Have you heard of Heartworm disease in dogs? Ever wonder what it is?
Heartworm disease is a condition in which microscopic, parasitic worms enter the bloodstream of dogs, and as they mature over time (approximately 6 months), they can clog the major blood vessels within the heart when they become adults. Often times, many dogs will not show any signs after initial infection, but when the signs appear, they often have a cough or have trouble with prolonged exercise or activity. More severe cases can suffer from sudden collapse, weight loss, difficulty breathing, shock or even death.
How does my pet get it?
The parasitic worms are spread by the bites of mosquitoes. All that a mosquito needs to do to spread heartworm disease in an area is bite an infected dog, carry the microscopic worms off with them and bite another dog to transfer the infective worms in their saliva. Dogs are the natural host, both domesticated and wild, so the disease is very difficult to eradicate.
How do you treat it?
Once a dog is infected with heartworms, treatment is based on the symptoms they are showing at the time they are diagnosed. If it is found when they receive a routine heartworm test and are starting to show signs, treatment includes: 3 injections of an anti-parasitic drug, exercise restrictions for weeks between injections and sometimes additional anti-inflammatory and antibiotics may be sent home. Treatment itself can be risky, because the adult worms are being killed within the blood vessels and this can lead to severe allergic reactions.
In severe cases, surgery is required to physically remove the adult worms from the heart. This is a major surgery, and can be a risky procedure to undergo.
Should I prevent it?
There is a proverb which states: An ounce of prevention is worth a pound of cure, and it could not be more true! It is much easier to prevent a disease than to treat it after it has progressed. There are a number of heartworm preventatives on the market today, ranging from once monthly chewable tablets (such as Heartgard and Trifexis), topicals such as Revolution, and injections that offer 6 months protection (ProHeart). Ask your veterinarian about which product best suits your pets needs and your family’s lifestyle. There are also topicals with an insect repellant (such as Vectra 3D) that helps work in conjunction with your monthly heartworm preventative to keep mosquitoes from biting your pet and spreading heartworm disease.
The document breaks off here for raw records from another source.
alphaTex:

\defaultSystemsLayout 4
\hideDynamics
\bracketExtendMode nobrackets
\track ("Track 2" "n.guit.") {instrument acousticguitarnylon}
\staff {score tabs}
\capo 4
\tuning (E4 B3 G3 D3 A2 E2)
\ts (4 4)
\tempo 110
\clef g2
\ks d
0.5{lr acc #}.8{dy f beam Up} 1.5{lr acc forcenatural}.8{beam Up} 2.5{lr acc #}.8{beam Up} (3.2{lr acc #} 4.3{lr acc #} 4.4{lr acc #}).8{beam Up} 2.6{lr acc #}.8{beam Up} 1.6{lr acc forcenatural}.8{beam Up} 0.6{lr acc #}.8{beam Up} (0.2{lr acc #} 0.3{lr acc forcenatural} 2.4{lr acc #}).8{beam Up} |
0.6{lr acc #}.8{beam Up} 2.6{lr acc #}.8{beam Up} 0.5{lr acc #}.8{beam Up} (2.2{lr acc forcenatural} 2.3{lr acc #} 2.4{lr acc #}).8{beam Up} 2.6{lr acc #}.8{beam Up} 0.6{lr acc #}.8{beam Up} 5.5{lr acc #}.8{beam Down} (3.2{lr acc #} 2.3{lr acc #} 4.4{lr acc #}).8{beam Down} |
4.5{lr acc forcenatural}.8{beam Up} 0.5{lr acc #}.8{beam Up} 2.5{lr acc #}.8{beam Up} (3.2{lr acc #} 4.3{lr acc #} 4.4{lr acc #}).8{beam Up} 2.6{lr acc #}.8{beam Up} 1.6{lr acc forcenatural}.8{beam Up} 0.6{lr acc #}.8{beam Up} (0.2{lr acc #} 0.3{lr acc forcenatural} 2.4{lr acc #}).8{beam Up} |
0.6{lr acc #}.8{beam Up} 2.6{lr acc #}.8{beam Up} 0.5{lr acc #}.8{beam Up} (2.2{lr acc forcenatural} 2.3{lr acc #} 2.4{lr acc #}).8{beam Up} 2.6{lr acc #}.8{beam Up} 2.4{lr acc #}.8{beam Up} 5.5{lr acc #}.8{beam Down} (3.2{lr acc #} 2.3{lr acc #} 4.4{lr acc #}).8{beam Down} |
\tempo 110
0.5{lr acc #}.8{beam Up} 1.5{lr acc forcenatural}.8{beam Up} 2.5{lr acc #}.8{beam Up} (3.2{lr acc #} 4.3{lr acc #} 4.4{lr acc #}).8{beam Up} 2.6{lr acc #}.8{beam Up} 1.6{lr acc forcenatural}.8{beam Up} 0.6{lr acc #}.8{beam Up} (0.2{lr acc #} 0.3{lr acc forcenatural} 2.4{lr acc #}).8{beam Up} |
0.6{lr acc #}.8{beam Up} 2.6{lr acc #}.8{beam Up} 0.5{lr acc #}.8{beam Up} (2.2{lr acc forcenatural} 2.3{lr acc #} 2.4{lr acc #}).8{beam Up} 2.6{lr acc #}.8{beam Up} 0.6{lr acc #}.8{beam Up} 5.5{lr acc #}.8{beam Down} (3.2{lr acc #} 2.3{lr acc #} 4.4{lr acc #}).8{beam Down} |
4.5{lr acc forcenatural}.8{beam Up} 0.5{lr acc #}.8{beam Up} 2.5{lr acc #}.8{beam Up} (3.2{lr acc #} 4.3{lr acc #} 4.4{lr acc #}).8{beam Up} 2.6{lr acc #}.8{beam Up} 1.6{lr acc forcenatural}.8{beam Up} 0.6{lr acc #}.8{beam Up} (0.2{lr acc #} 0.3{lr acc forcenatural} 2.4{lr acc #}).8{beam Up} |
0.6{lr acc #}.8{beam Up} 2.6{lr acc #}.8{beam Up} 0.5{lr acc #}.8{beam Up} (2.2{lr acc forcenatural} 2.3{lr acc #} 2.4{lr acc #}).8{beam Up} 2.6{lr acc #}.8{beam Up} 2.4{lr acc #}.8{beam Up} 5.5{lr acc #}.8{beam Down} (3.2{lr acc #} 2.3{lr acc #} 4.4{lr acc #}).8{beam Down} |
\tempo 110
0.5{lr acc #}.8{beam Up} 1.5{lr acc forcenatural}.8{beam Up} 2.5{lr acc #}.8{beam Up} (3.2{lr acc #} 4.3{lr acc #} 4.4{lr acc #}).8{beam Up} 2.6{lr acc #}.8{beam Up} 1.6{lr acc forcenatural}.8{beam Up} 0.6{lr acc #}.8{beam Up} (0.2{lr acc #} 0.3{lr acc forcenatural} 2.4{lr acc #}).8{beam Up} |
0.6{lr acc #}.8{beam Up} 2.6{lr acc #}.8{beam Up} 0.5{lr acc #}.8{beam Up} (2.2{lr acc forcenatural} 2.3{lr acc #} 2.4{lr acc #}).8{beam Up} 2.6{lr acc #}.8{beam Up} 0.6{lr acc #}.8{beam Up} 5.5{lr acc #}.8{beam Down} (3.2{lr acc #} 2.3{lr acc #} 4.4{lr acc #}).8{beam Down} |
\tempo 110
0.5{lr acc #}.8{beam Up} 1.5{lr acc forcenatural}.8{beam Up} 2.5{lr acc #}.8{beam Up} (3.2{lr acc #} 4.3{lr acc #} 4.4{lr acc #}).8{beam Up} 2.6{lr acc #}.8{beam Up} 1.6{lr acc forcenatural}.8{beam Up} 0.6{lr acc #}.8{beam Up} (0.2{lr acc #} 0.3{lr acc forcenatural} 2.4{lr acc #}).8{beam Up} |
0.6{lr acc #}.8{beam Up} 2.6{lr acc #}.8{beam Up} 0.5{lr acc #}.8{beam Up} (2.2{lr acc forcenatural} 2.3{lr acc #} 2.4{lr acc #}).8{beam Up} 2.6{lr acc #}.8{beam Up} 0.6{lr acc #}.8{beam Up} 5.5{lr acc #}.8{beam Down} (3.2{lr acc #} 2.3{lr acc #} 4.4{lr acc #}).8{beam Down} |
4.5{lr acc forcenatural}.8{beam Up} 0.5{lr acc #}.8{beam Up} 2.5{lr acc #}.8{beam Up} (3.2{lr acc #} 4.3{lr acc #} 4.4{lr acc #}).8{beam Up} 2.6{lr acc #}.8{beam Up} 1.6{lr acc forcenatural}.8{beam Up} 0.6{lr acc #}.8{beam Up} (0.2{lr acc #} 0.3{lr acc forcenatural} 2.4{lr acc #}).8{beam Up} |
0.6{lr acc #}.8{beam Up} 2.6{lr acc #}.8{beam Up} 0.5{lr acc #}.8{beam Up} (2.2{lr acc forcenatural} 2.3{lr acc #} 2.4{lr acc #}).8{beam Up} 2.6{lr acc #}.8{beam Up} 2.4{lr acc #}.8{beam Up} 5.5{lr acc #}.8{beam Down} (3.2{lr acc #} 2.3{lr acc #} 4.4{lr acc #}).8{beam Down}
How common is heartworm disease?
According to data from the Companion Animal Parasite Council, of the dogs tested in California, approximately 1 out of 134 dogs (4,356 positive cases out of 584,678 dogs tested) were positive for heartworm disease. Of these cases, 1 out of 298 positive cases of heartworm disease are from Alameda County (77 positive cases out of 22,966 dogs tested). These numbers are significantly higher in other parts of the country!
What does that mean for my dog?
Essentially, all it takes is one heartworm positive dog to spread the disease to other dogs in the area. Although pest control can decrease the number of mosquitoes, we cannot completely wipe out the presence of mosquitoes from California. Therefore, it is generally safer to keep your pets on heartworm preventative all year round to avoid infection.
Can my cat get it?
Although it is less common, cats can be infected with heartworm disease. Cats are considered dead end hosts for heartworms, and it is rare for the worms to reach the adult stage, so their reproduction in cats is very limited. However, the microscopic worms can cause serious damage to their lungs, causing heartworm associated respiratory disease.
Can I get it?
Yes, although it is rare. According to the CDC as of 2005, there have been 81 cases of human infection with heartworm, a condition called “Dirofilariasis,” since 1941. People displaying symptoms may have a cough, chest pain, fever and even a buildup of fluids in their chest cavity!
The most important thing to remember is that this disease is transmitted by the bites of mosquitoes. And by protecting your dog against infection, you are not only sparing him from a potentially life-threatening disease, you are also helping to prevent further spread of this disease to the population - human and animal alike!
Talk to your veterinarian about getting your dog tested for heartworm disease and starting him or her on prevention today. It's a decision you won't ever have to second guess.